→ TASK TO COMPLETE
Extract each of the lines below that contains the string "Москве", treating uppercase and lowercase letters as different.

====== MATERIAL FOR THE TASK ======

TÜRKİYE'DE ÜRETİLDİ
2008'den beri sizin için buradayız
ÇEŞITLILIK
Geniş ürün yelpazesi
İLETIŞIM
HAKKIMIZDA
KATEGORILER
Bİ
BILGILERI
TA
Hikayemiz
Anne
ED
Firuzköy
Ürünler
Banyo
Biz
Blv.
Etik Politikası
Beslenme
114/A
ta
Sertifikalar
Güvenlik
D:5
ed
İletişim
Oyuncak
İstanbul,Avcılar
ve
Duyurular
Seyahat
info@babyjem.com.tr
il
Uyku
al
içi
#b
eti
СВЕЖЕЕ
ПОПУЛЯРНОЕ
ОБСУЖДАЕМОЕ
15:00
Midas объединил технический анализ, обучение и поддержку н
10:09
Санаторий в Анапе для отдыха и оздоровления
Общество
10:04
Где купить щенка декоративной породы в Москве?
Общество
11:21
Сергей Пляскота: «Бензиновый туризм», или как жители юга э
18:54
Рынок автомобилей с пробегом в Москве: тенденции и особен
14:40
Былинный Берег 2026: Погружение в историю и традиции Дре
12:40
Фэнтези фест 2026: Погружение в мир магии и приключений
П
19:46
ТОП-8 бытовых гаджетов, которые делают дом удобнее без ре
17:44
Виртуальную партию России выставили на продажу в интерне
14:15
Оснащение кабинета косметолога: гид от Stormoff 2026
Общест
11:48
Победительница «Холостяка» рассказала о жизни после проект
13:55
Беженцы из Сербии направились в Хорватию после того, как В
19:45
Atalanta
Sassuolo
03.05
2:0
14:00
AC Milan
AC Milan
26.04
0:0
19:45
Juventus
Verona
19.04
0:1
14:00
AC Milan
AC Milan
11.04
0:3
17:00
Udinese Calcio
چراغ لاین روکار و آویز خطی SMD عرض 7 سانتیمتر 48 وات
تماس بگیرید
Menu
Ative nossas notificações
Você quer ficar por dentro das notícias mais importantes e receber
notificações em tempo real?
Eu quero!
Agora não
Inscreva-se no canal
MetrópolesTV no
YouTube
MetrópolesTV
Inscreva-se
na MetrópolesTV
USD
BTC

======

→ COMPLETED TASK
Где купить щенка декоративной породы в Москве?
Рынок автомобилей с пробегом в Москве: тенденции и особен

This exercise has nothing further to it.